START Data supplied
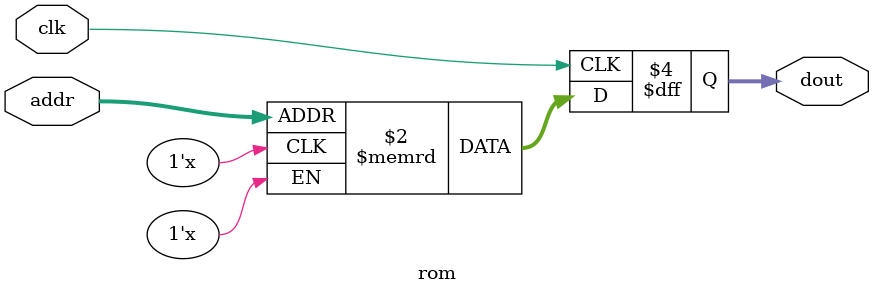
<source format=v>
module rom (
  input             clk,
  input [16:1]      addr,
  output reg [15:0] dout,
);

  parameter MEM_INIT_FILE = "";
   
  reg [15:0] rom [0:65535];

  initial
    if (MEM_INIT_FILE != "")
      $readmemh(MEM_INIT_FILE, rom);
   
  always @(posedge clk) begin
    dout <= rom[addr];
  end

endmodule

</source>
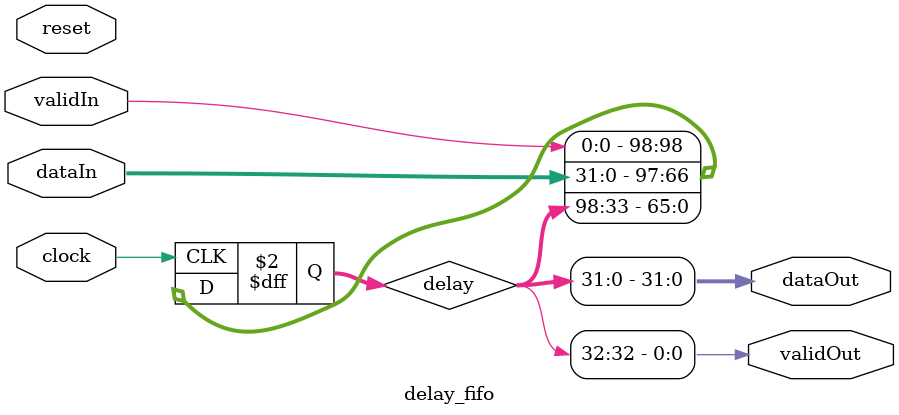
<source format=v>

module delay_fifo (
  clock, reset,
  validIn, dataIn,
  // outputs
  validOut, dataOut);

parameter DELAY = 3;	// 1 to 16
parameter WIDTH = 32;

input clock, reset;
input validIn;
input [WIDTH-1:0] dataIn;
output validOut;
output [WIDTH-1:0] dataOut;

reg [(WIDTH + 1) * DELAY - 1 : 0] delay;
   
always @(posedge clock) begin
   delay <= {validIn, dataIn, delay[(WIDTH + 1) * DELAY - 1 : WIDTH + 1]};
end
   
assign validOut = delay[WIDTH];
assign dataOut = delay[WIDTH - 1 : 0];

endmodule


</source>
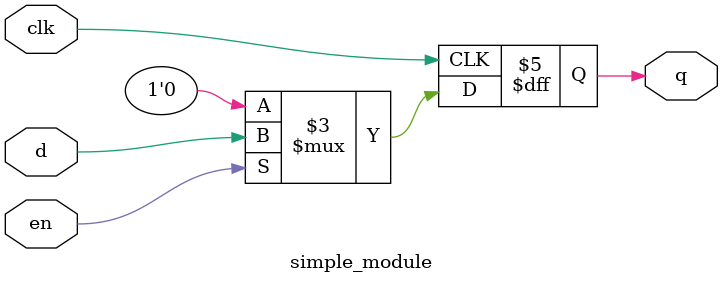
<source format=v>
`timescale 1ns/1ps

module simple_module (
		      input clk,
		      input en,
		      input d,
		      output reg q  // "reg" means to be used in an always block
		      
		      );


   always @(posedge clk) begin
      if (en)
	q <= d;   // NON-BLOCKING ASSIGNMENT specifies D Flip Flop
      else        // The flip-flop creates a one-cycle delay before
	q <= 0;   // q is changed
   end
endmodule // simple_module

</source>
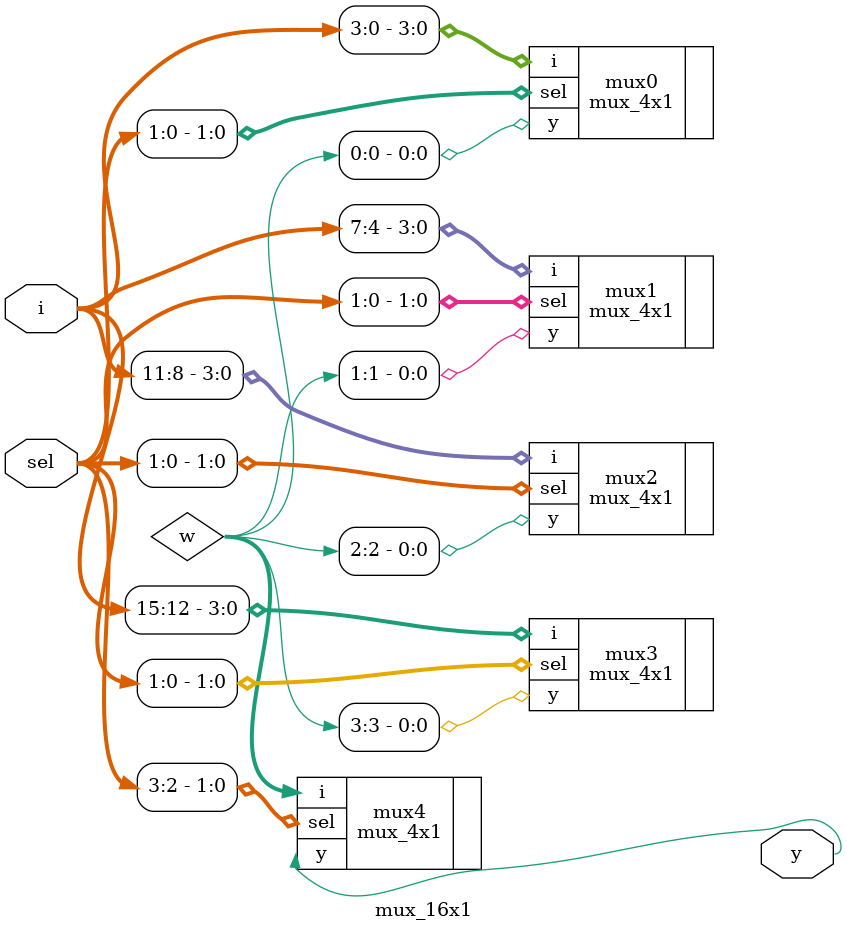
<source format=v>
`timescale 1ns / 1ps


module mux_16x1(
    input [15:0] i,
    input [3:0] sel,
    output y
    );
    
    wire [3:0] w;
    
    mux_4x1 mux0(.i(i[3:0]), .sel(sel[1:0]), .y(w[0]));
    mux_4x1 mux1(.i(i[7:4]), .sel(sel[1:0]), .y(w[1]));
    mux_4x1 mux2(.i(i[11:8]), .sel(sel[1:0]), .y(w[2]));
    mux_4x1 mux3(.i(i[15:12]), .sel(sel[1:0]), .y(w[3]));
    mux_4x1 mux4(.i(w[3:0]), .sel(sel[3:2]), .y(y));
    
endmodule

</source>
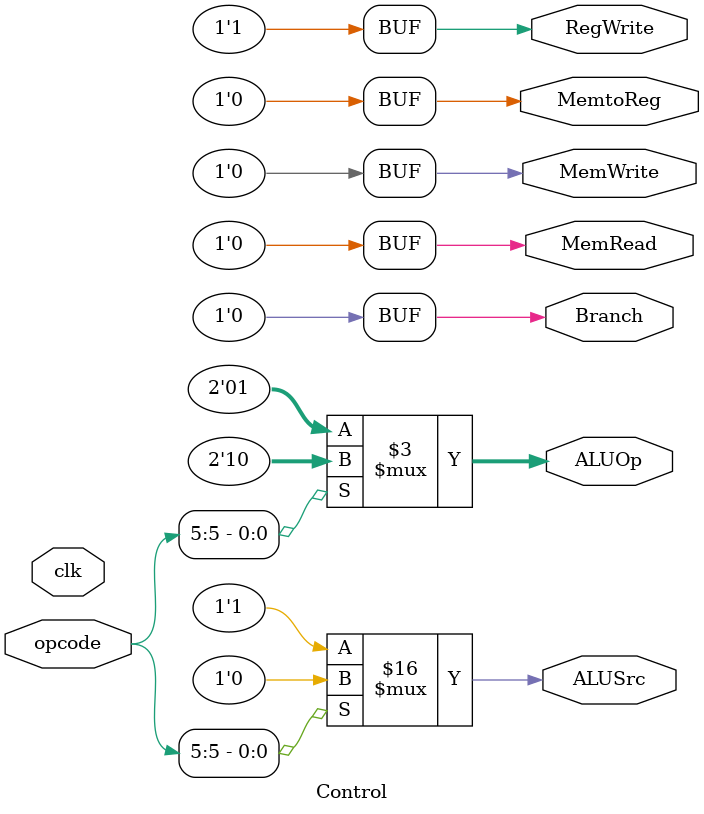
<source format=v>
module Control (
    input clk,
    input [6:0] opcode,
    output ALUSrc,
    output MemtoReg,
    output RegWrite,
    output MemRead,
    output MemWrite,
    output Branch,
    output [1:0] ALUOp
);
    always @(*) begin
        if (opcode[5]) begin
            ALUSrc = 1'b0;
            MemtoReg = 1'b0;
            RegWrite = 1'b1;
            MemRead = 1'b0;
            MemWrite = 1'b0;
            Branch = 1'b0;
            ALUOp = 2'b10;
        end else begin
            ALUSrc = 1'b1;
            MemtoReg = 1'b0;
            RegWrite = 1'b1;
            MemRead = 1'b0;
            MemWrite = 1'b0;
            Branch = 1'b0;
            ALUOp = 2'b01;
        end
    end


endmodule
</source>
END Data supplied
Job item -> Copy every line in the data above that has the string "validIn" in it.

Result for this exercise ->
  validIn, dataIn,
input validIn;
   delay <= {validIn, dataIn, delay[(WIDTH + 1) * DELAY - 1 : WIDTH + 1]};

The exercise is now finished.